Background: Clostridium difficile infection (CDI) is the leading cause of hospital-acquired diarrhoea in developed countries, however a high proportion of CDI episodes go undiagnosed, either because physicians do not request identification of toxigenic C. difficile or microbiologists do not perform the appropriate tests.
Objective: To investigate the clinical characteristics of patients with CDI within a non-selected population and to determine risk factors for clinical underdiagnosis.

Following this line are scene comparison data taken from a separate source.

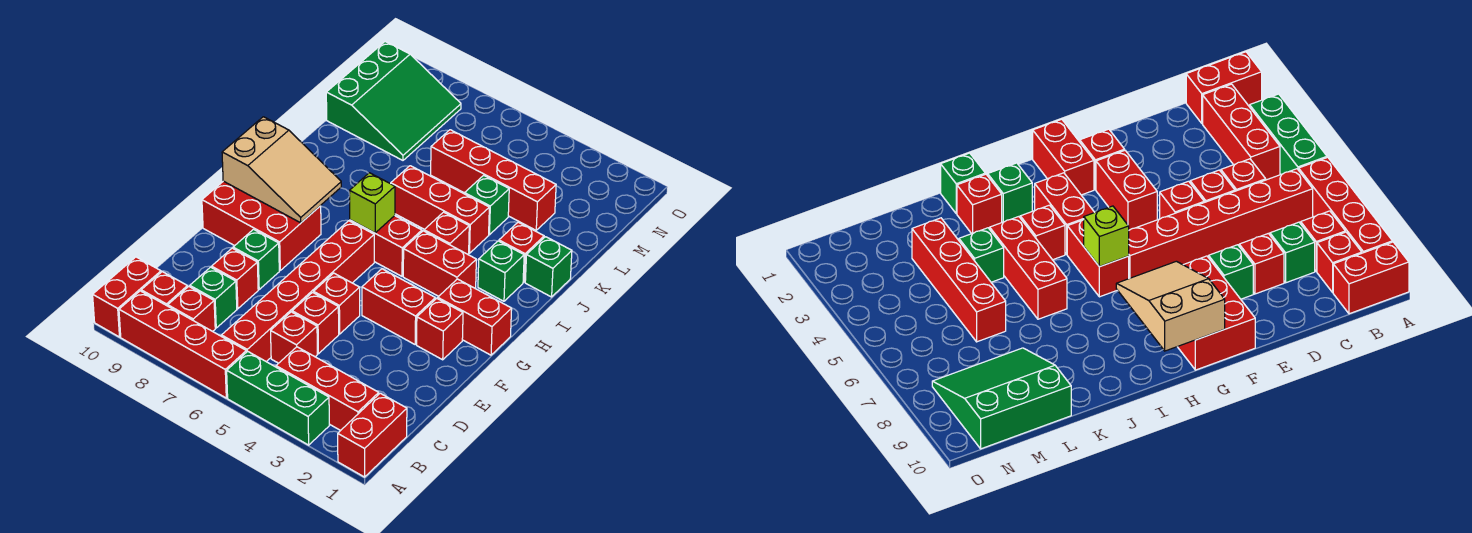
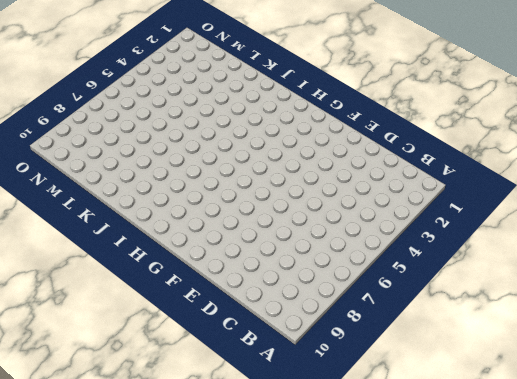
none -> red brick A1:B1 level 1
none -> green brick A3:A5 level 1
none -> red brick A6:A9 level 1
none -> red brick A10:B10 level 1

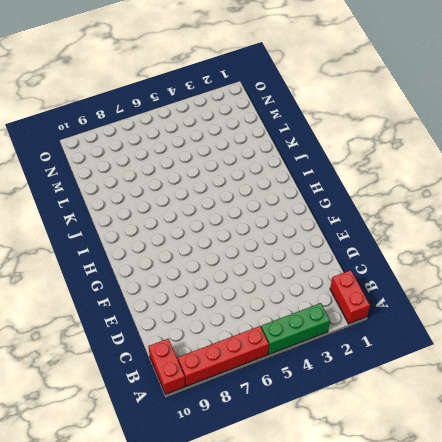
none -> red brick B2:B4 level 1
none -> red brick B6:G6 level 1
none -> red brick B8 level 1
none -> red brick B9 level 1

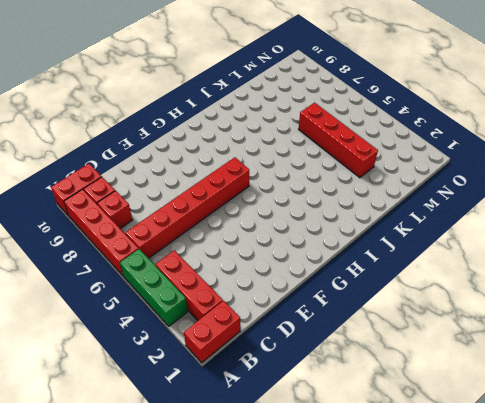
none -> red brick C5 level 1
none -> green brick C8 level 1
none -> red brick D5 level 1
none -> red brick D8 level 1

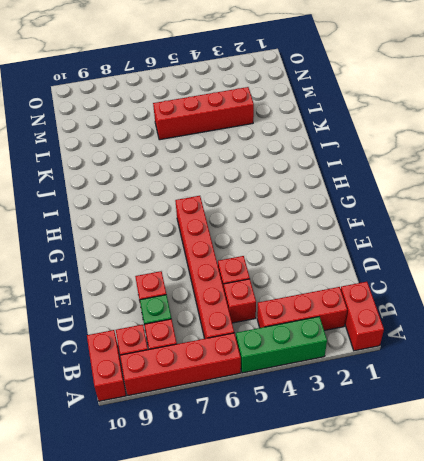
none -> red brick E5 level 1
none -> green brick E8 level 1
none -> red brick F2 level 1
none -> red brick F3:F4 level 1

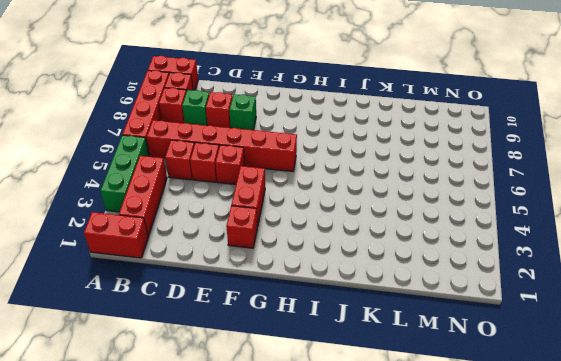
none -> red brick F8:G10 level 1
none -> red brick G1:G2 level 1
none -> red brick H3:H4 level 1
none -> red brick H5:H6 level 1

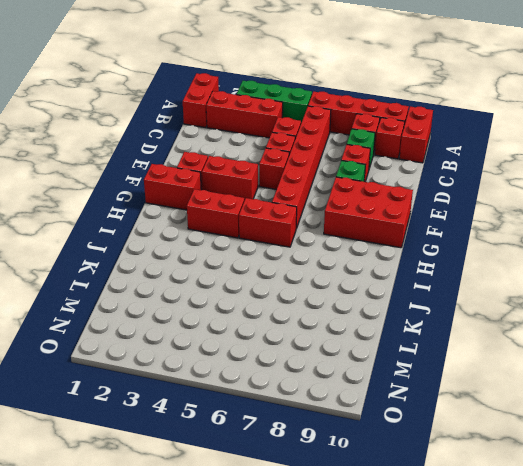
none -> green brick I2 level 1
none -> red brick I4 level 1
none -> green brick J1 level 1
none -> red brick J2 level 1

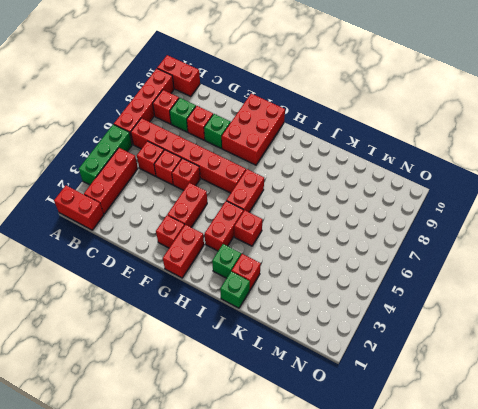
none -> red brick B9 level 1
none -> red brick J4:J6 level 1
none -> green brick K4 level 1
none -> red brick L3:L6 level 1

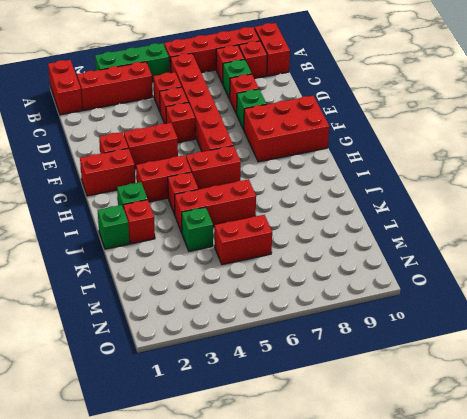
red brick L5:L6 level 1 -> red brick L3:L6 level 1
none -> green slope L8:N10 level 1 top 10
none -> tan slope G8:H10 level 2 top 10
none -> lime brick H6 level 2

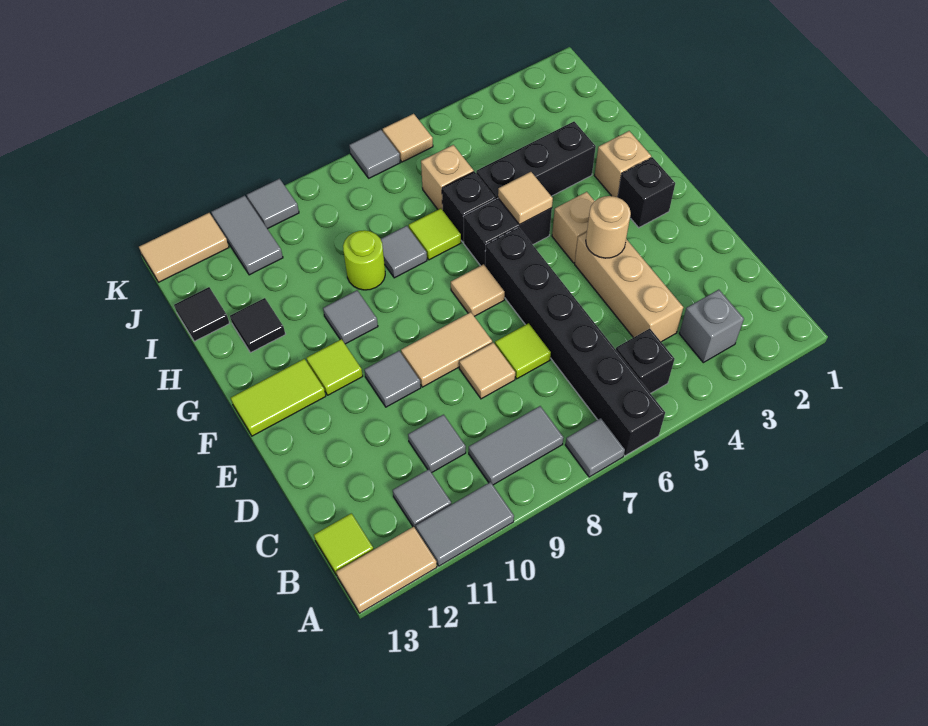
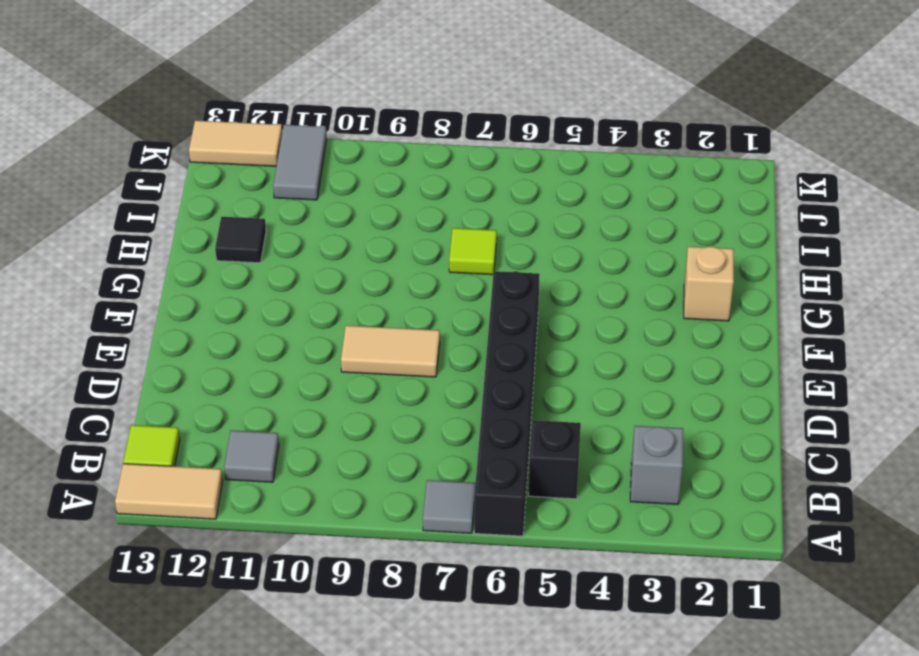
none -> grey tile A10:A11 level 1
none -> grey tile B8:B9 level 1
none -> tan brick C4:E4 level 1
none -> grey tile C10 level 1

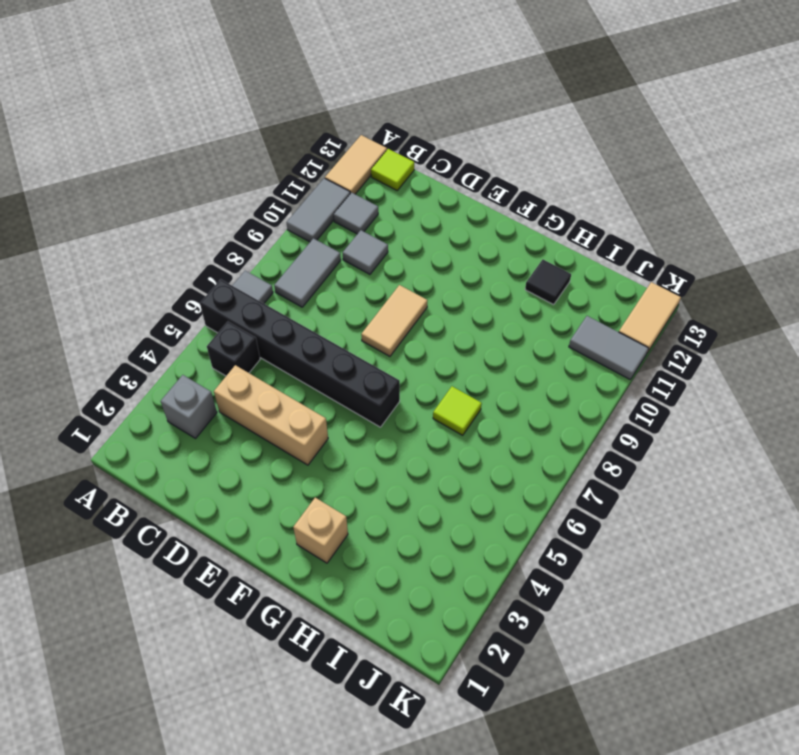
none -> lime tile D7 level 1
none -> tan tile D8 level 1
none -> grey tile E10 level 1
none -> black brick F2 level 1

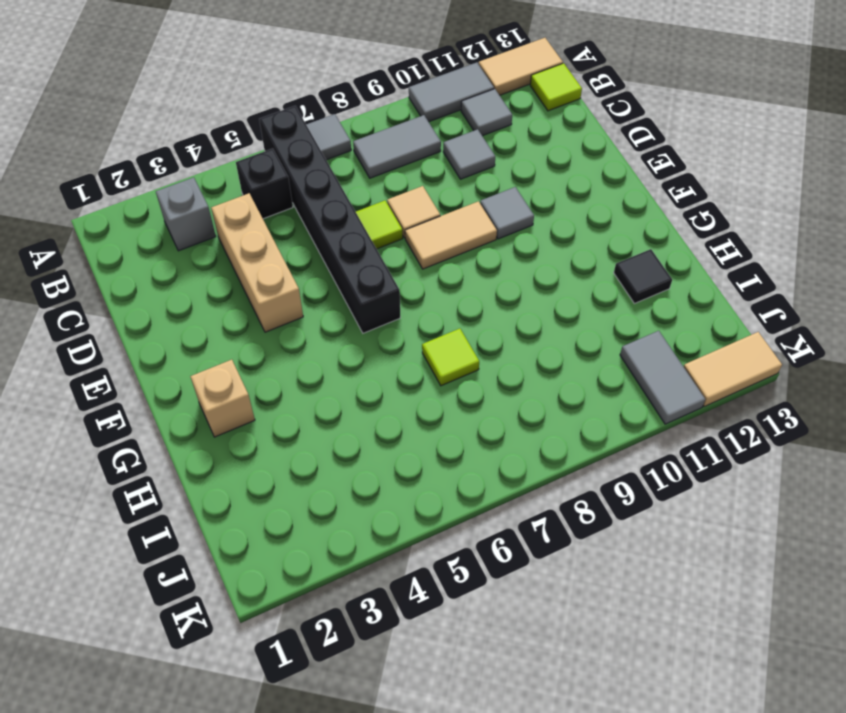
none -> black brick F2 level 1
none -> tan brick F4 level 1
none -> tan tile F7 level 1
none -> lime tile F11 level 1

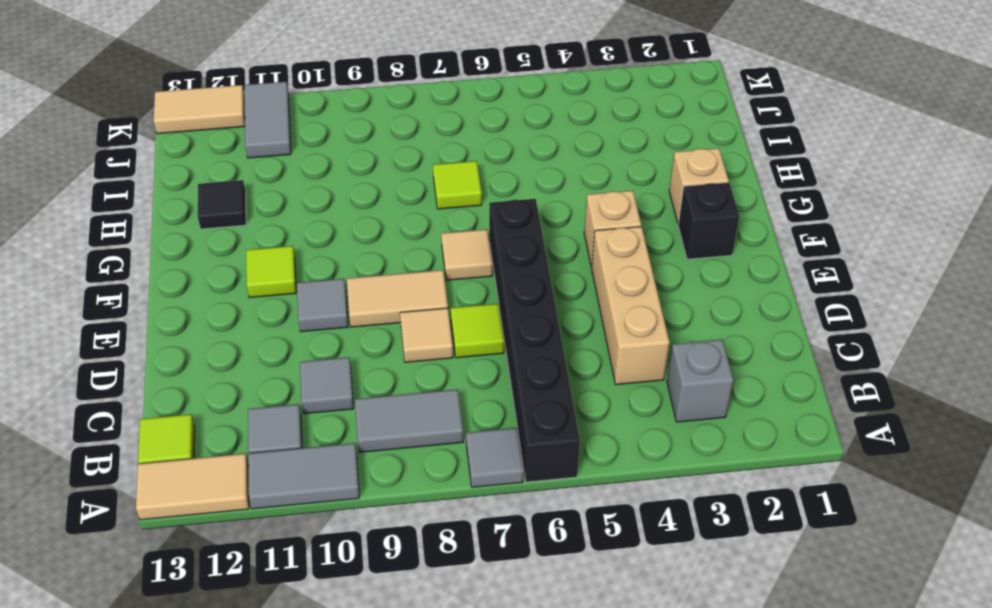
none -> black brick B5 level 1
none -> lime tile F12:F13 level 1
none -> black brick G5:G6 level 1
none -> grey tile G10 level 1

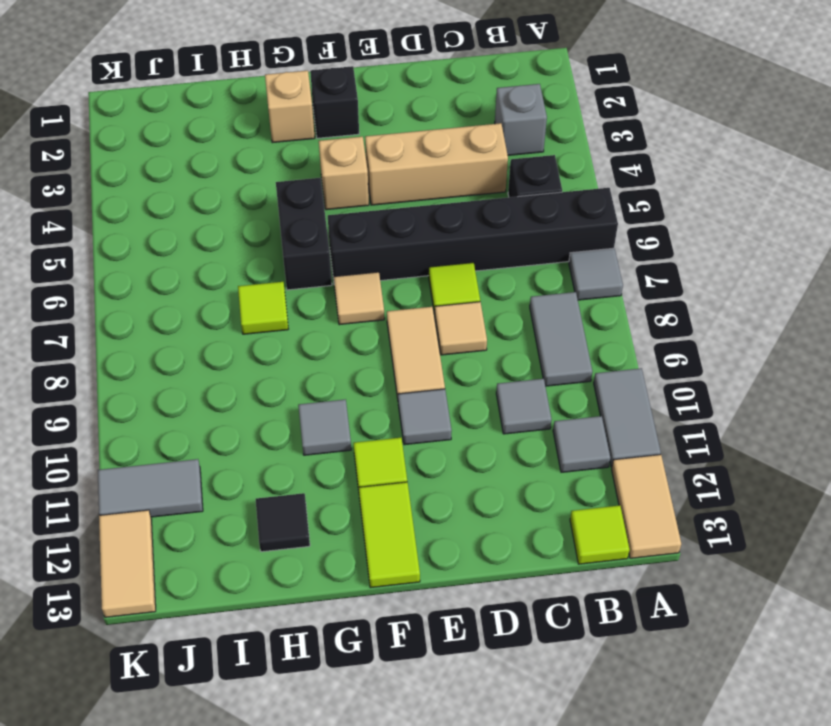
none -> black brick H3:H5 level 1
none -> black brick H6 level 1
none -> grey tile H8 level 1
none -> lime round brick H9 level 1

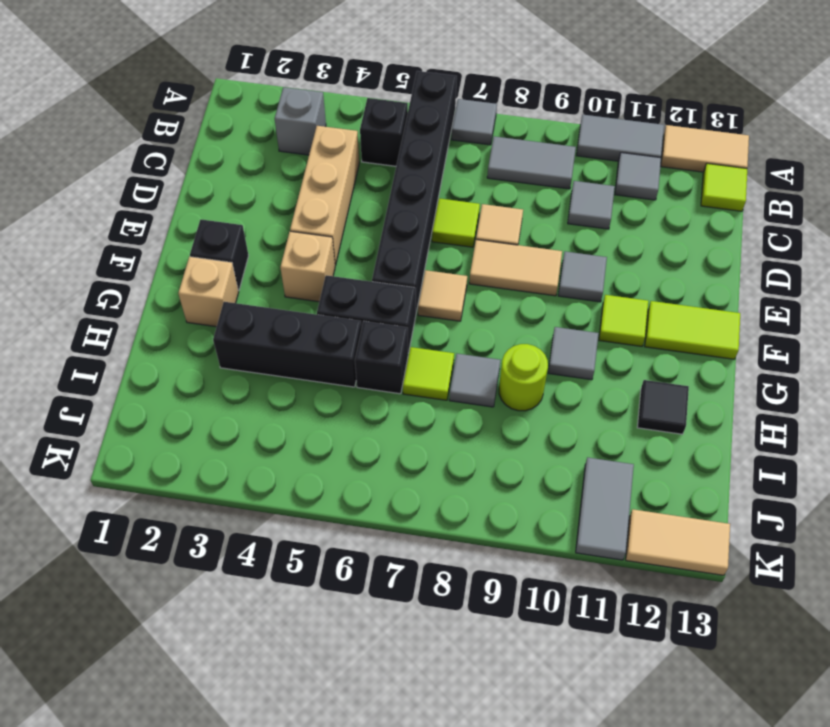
none -> tan brick I6 level 1
none -> black tile I13 level 1
none -> tan tile K6 level 1
none -> grey tile K7 level 1

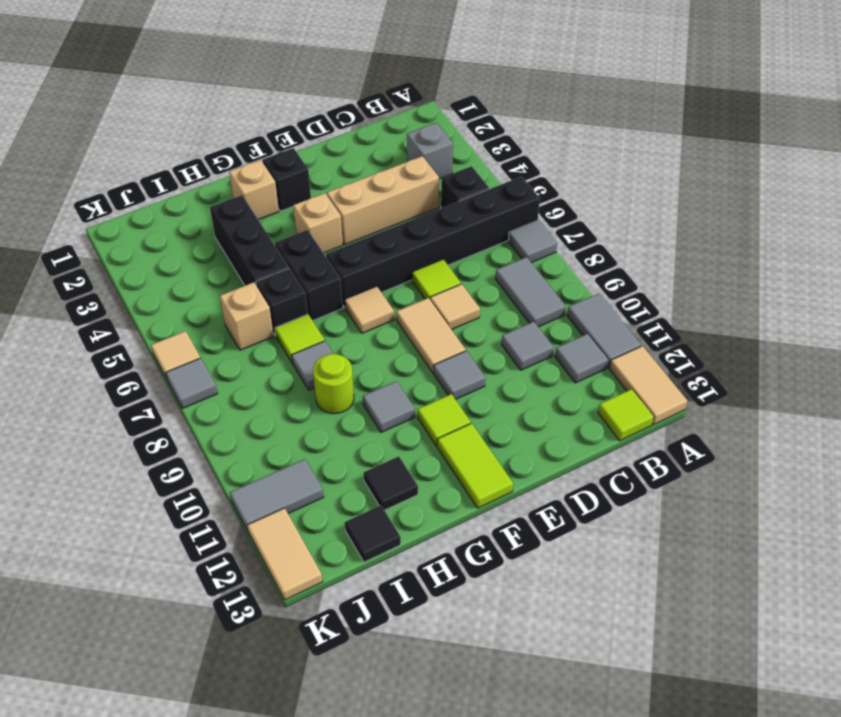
none -> grey tile K10 level 1
none -> tan round brick E4 level 2
none -> tan tile G5 level 2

Methods: We conducted a prospective study in which systematic testing for toxigenic C. difficile on all diarrhoeic stool samples was performed regardless of the clinician's request. Patients aged >2 years positive for toxigenic C. difficile and diarrhoea were enrolled (Jan-June 2013) and monitored at least 2 months after their last episode.
Results: We identified 204 cases of CDI, of which three-quarters were healthcare-associated. Most cases were mild to moderate (83.8%), the recurrence rate was 16.2%, and CDI-related mortality was low (2.5%). A significant proportion (12.7%) of CDI cases would have been missed owing to lack of clinical suspicion. Community-acquired cases and young age were risk factors for clinical underdiagnosis.
Conclusion: Our data support the introduction of a systematic search for toxigenic C. difficile in all diarrhoeic stools from inpatients and outpatients older than 2 years.
Keywords: C. difficile infection; Community associated; Healthcare associated; Recurrence; Underdiagnosis.